▸ **Work to be completed**
Extract every line of the listing below that contains the string "name". Matching is case-sensitive.

Dataset records:

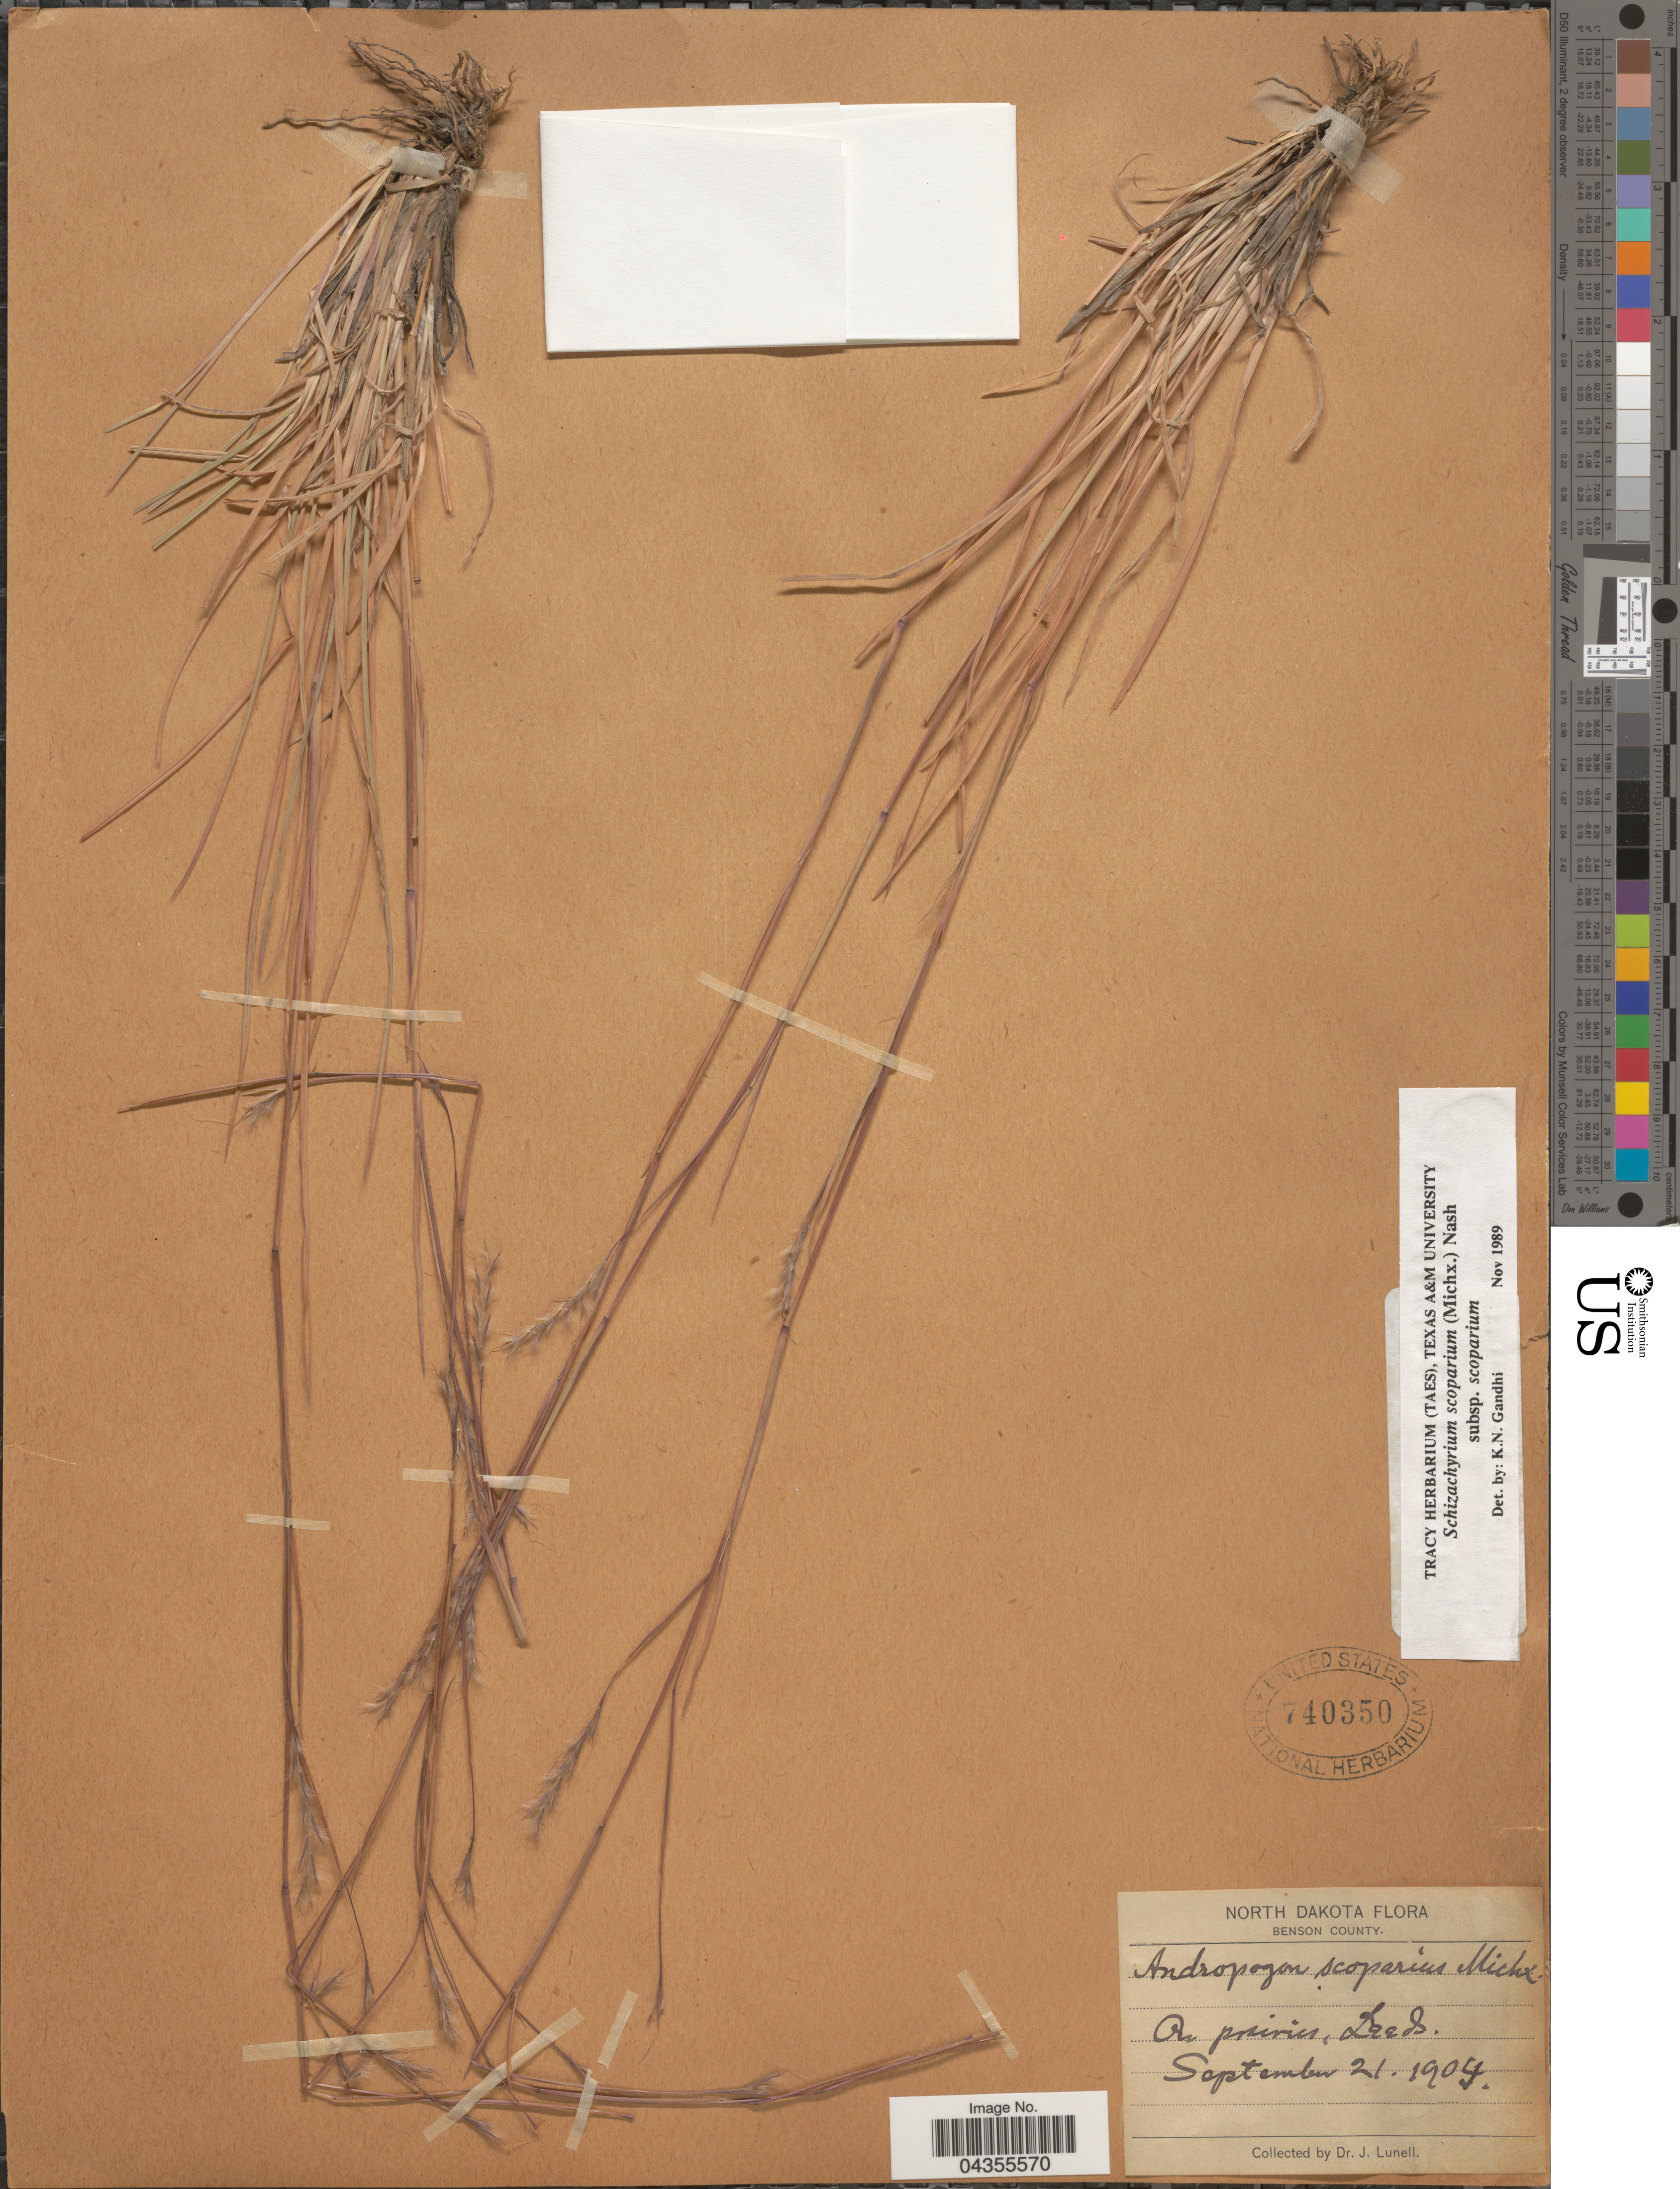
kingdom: Plantae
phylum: Tracheophyta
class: Liliopsida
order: Poales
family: Poaceae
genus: Schizachyrium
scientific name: Schizachyrium scoparium var. scoparium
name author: (Michx.) Nash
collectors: J. Lunell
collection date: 1904-09-21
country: United States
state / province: North Dakota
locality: Benson County. On prairies, Leeds.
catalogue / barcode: US 740350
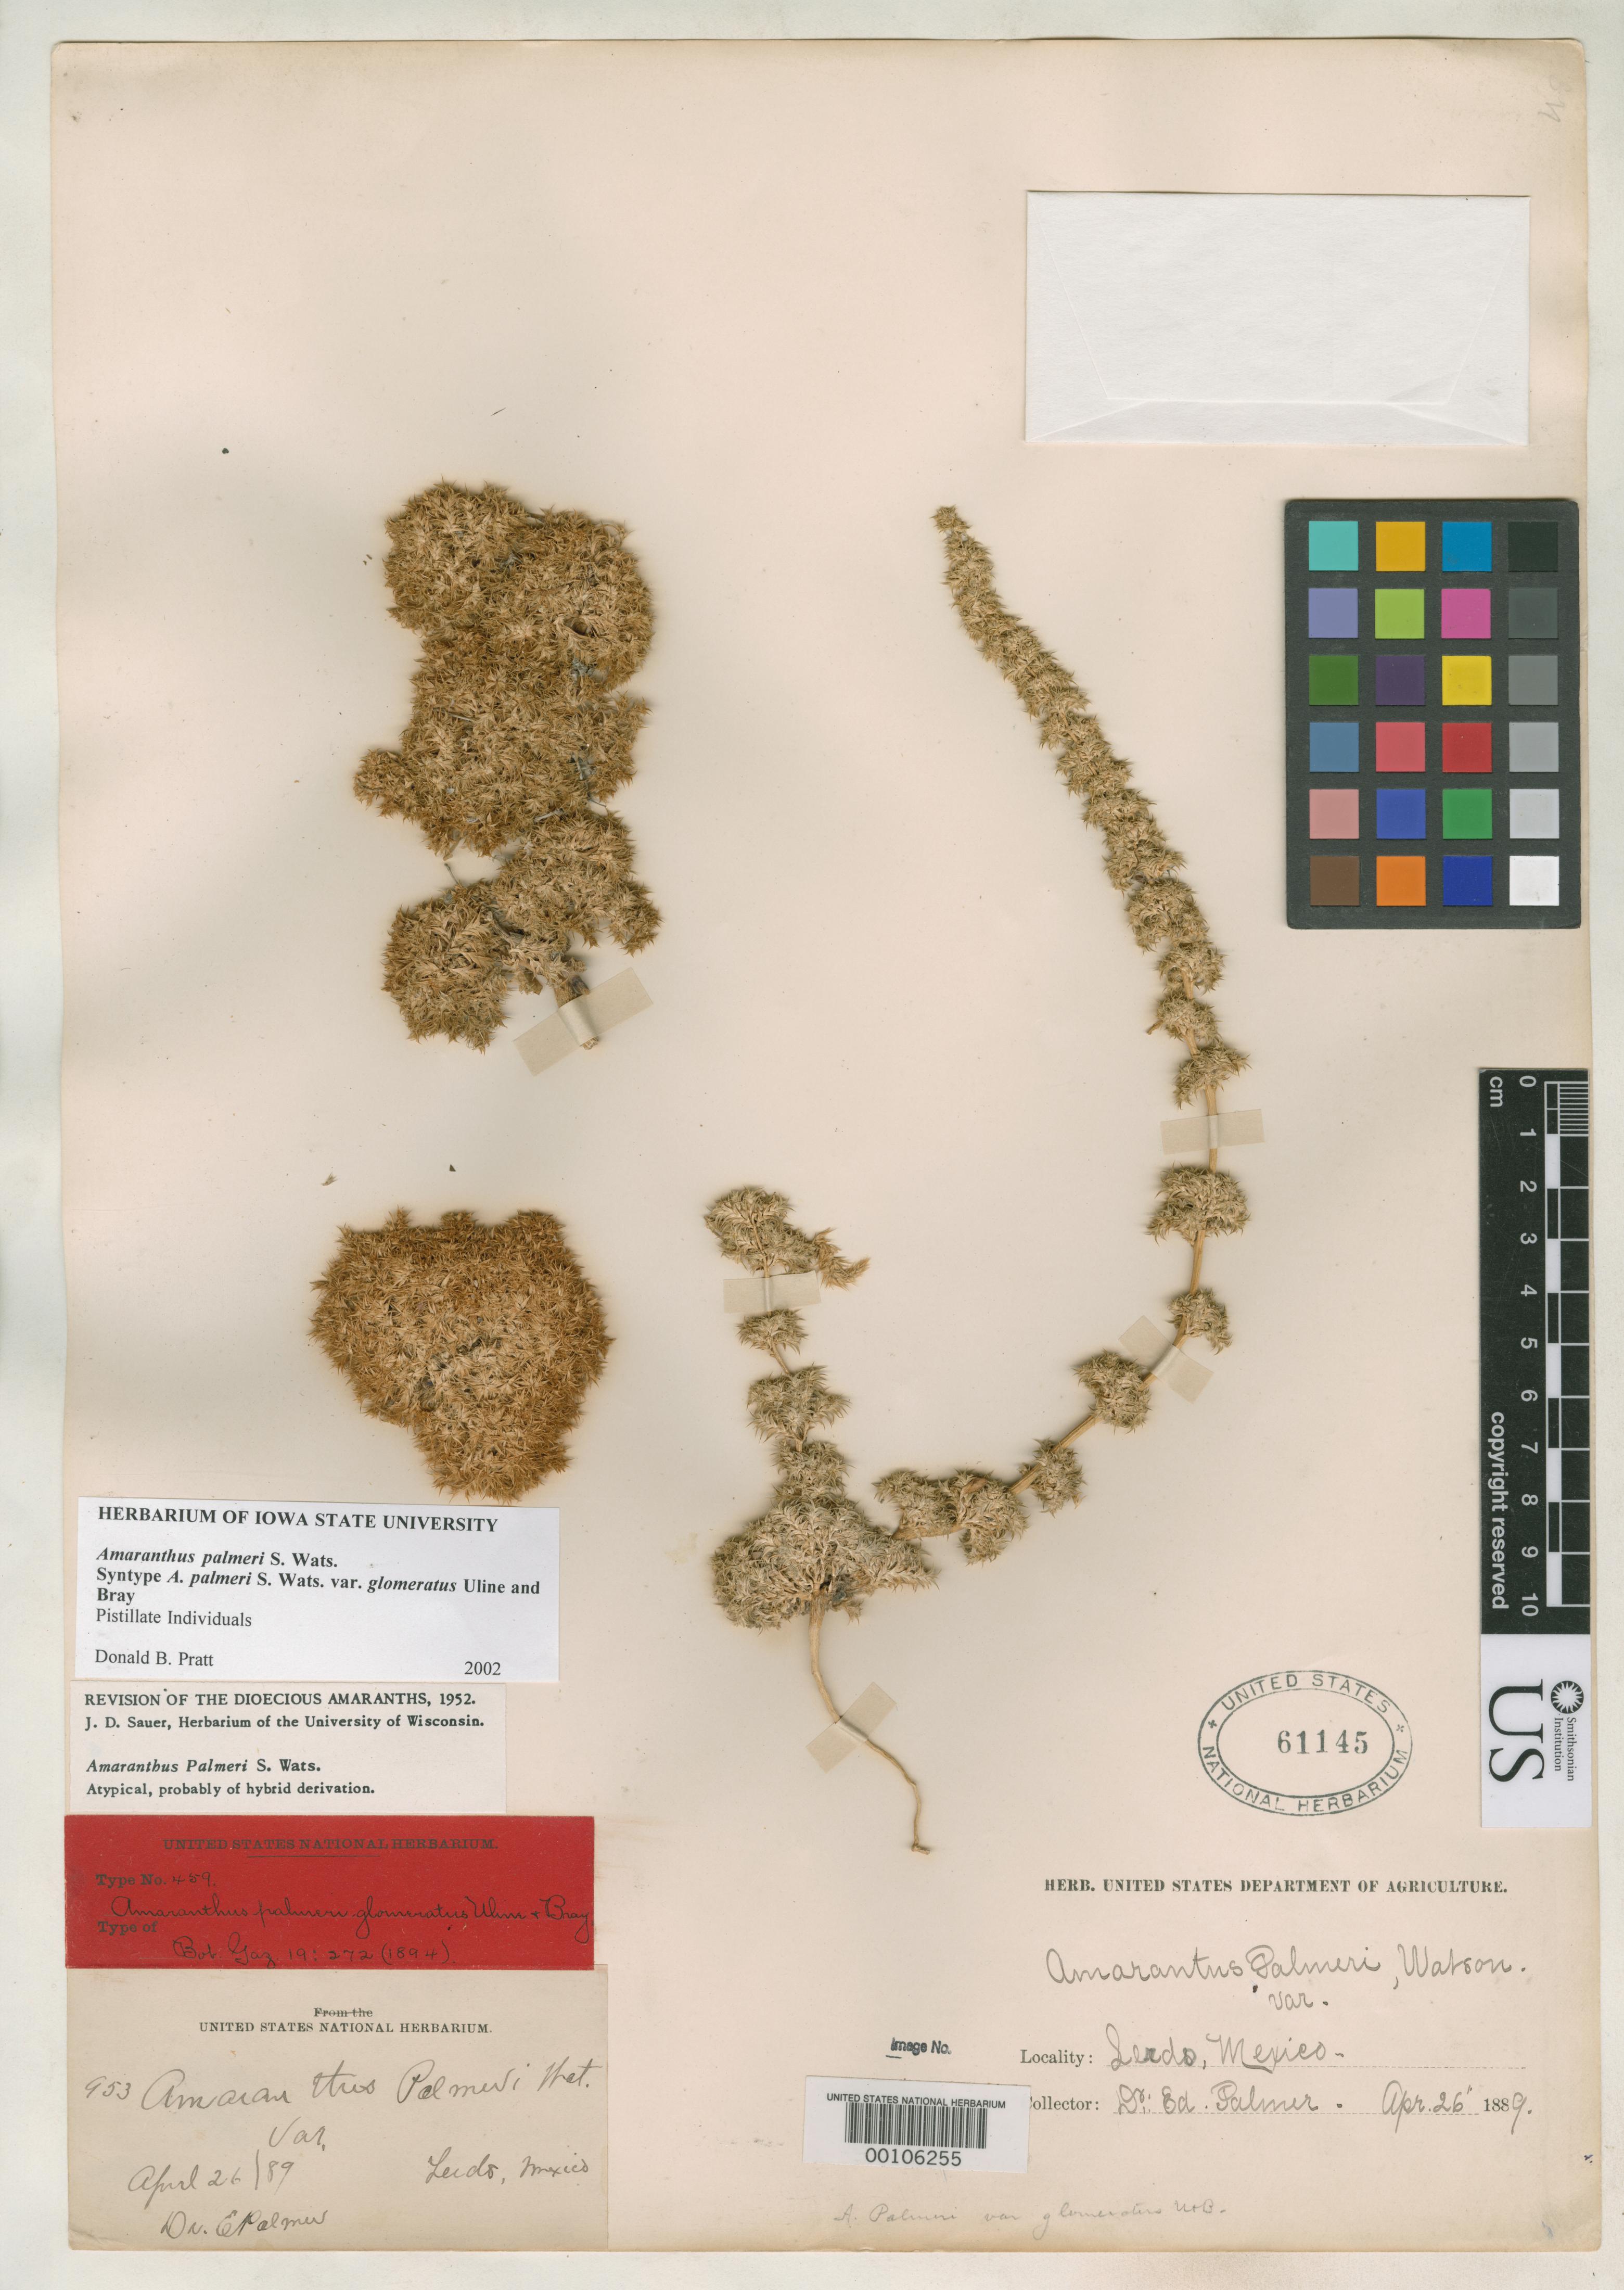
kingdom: Plantae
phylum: Tracheophyta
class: Magnoliopsida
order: Caryophyllales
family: Amaranthaceae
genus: Amaranthus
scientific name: Amaranthus palmeri var. glomeratus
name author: Uline & W.L. Bray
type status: Isosyntype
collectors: E. Palmer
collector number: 953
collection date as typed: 26 Apr 1889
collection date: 1889-04-26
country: Mexico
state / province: Sonora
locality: Lerdo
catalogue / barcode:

▸ **Correct response**
scientific name: Schizachyrium scoparium var. scoparium
name author: (Michx.) Nash
scientific name: Amaranthus palmeri var. glomeratus
name author: Uline & W.L. Bray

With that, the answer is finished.